Once you have a plan, you should check in regularly with each other and your planner to see how you’re doing, ask follow-up questions and perhaps do some tweaking. An example of how a plan can evolve is the monthly clothing allowance Rebecca and David agreed to early in their marriage-before their earning power took off. “We each had a set amount we could spend,” says Rebecca, “and we stuck to our limits.” As they prospered, however, they found that only big-ticket expenditures required a serious sit-down consultation, and they no longer needed such a strict budget. “We’d built up so much trust over the years, along with our habit of checking in with each other, that we didn’t have to monitor ourselves so closely anymore.”

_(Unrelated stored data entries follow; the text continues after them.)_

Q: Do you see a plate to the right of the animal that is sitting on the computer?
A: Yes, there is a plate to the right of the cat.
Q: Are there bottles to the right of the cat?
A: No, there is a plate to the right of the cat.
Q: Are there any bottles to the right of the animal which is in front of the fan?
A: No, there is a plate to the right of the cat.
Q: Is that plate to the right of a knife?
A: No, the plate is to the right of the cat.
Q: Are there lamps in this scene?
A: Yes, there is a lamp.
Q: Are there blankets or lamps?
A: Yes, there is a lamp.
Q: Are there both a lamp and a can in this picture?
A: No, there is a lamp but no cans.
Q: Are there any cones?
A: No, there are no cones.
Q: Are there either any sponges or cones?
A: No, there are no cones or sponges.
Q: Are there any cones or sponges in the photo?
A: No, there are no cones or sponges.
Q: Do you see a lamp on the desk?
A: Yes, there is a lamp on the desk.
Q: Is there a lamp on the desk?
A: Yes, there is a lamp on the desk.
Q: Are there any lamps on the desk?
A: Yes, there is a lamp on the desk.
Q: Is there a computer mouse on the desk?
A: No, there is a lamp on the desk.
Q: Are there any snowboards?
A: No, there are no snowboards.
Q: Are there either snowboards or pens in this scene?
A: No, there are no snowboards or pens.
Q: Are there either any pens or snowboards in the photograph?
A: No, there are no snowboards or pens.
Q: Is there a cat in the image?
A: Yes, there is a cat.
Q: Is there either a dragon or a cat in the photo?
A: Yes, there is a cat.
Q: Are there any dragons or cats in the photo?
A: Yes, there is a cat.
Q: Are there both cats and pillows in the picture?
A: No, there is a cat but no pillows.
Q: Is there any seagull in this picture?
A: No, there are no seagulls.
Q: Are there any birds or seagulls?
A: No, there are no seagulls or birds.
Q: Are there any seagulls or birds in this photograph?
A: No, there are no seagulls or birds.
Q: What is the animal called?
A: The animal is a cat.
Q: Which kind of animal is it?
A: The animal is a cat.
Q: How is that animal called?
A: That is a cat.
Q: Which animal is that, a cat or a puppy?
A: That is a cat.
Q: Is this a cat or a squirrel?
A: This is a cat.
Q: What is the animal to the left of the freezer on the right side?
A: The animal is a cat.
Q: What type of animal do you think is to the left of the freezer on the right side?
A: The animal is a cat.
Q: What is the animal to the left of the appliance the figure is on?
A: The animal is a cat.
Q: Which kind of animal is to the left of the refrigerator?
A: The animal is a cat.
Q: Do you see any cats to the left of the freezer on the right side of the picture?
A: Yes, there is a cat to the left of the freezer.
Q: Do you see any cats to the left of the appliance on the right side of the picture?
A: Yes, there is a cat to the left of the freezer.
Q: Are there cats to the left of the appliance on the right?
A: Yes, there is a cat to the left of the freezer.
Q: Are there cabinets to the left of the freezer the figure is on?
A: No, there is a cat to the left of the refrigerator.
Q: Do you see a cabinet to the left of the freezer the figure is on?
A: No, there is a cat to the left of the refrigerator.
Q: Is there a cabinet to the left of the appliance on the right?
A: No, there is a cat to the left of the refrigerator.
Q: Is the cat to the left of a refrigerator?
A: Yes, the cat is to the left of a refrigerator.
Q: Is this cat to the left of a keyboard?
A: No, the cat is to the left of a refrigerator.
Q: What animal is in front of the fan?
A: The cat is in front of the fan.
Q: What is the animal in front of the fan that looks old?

Does every couple need a detailed agreement to avoid hurtful money issues in their marriage? Not necessarily. Linda, a Southern California school teacher who’s married to a contractor, says she and her husband, John, have kept their finances separate since they wed 20 years ago. For them, money has never been a bone of contention despite the lack of a formal agreement. “The closest we came to spelling something out was when I got pregnant soon after our wedding,” recalls Linda. “He said, ‘I’ll buy the house because you’re quitting work, and you pay for the kids’ college because at some point you’re going back to work.’”
Two things have helped them maintain a smooth financial relationship, says Linda. “First, even though we keep separate accounts and credit cards, our philosophies about them are the same: no living beyond our means and no carrying credit card debt. The second is simple generosity. John makes more than I do but he’s very generous. For instance, he pays for the groceries and never skimps on buying good food.” That may seem like a small thing, but it’s indicative of an attitude that can keep a marriage flourishing. “If both partners are generous with each other and make the other’s needs their priority, it should work out well,” Linda predicts.
In the end, says Newland, “Each of you has your own ideas about money. But if you want your marriage to succeed, you have to look out for your loved one. And that means being as open as possible about the last taboo—money.”
List your goals.
Do you want to own a home? Have one or more children? Do you plan to send them to private orpublic schools? College? Do you intend to retire? If so, when and with how much money in your piggy bank?
Talk frankly about money values.
Sit down and discuss your family’s attitude toward money. Did you grow up poor? Affluent? How did your parents handle money? This can be a touchy conversation, but it can also be liberating and create a habit of communication.
Clean up debt before you exchange vows.
A partner’s bad credit can affect yours.
Figure out what each partner’s role will be.
The person who’s more detail-oriented might do the budgeting, account maintenance and check writing. The one who’s more interested in investments can track your portfolio, do research and make recommendations.
Use a bookkeeping program like Quicken or MS Money to keep you on track
Their planning features help you think rationally about money and can often clarify financial issues.
Seek professional advice.
Objective outside help can ease the stress surrounding money issues.
Manage your finances as you would a business.
Take only reasonable risks and divide money-related tasks according to aptitude.
Lay all your money cards on the table.
Create wills and trusts!
Make sure you put in writing what and where your assets are and how you want them distributed.
Talk monthly about where you are financially.
Even if you’d rather walk over hot coals, consider this a necessary chore. It’s part of the work of keeping your marriage on an even keel.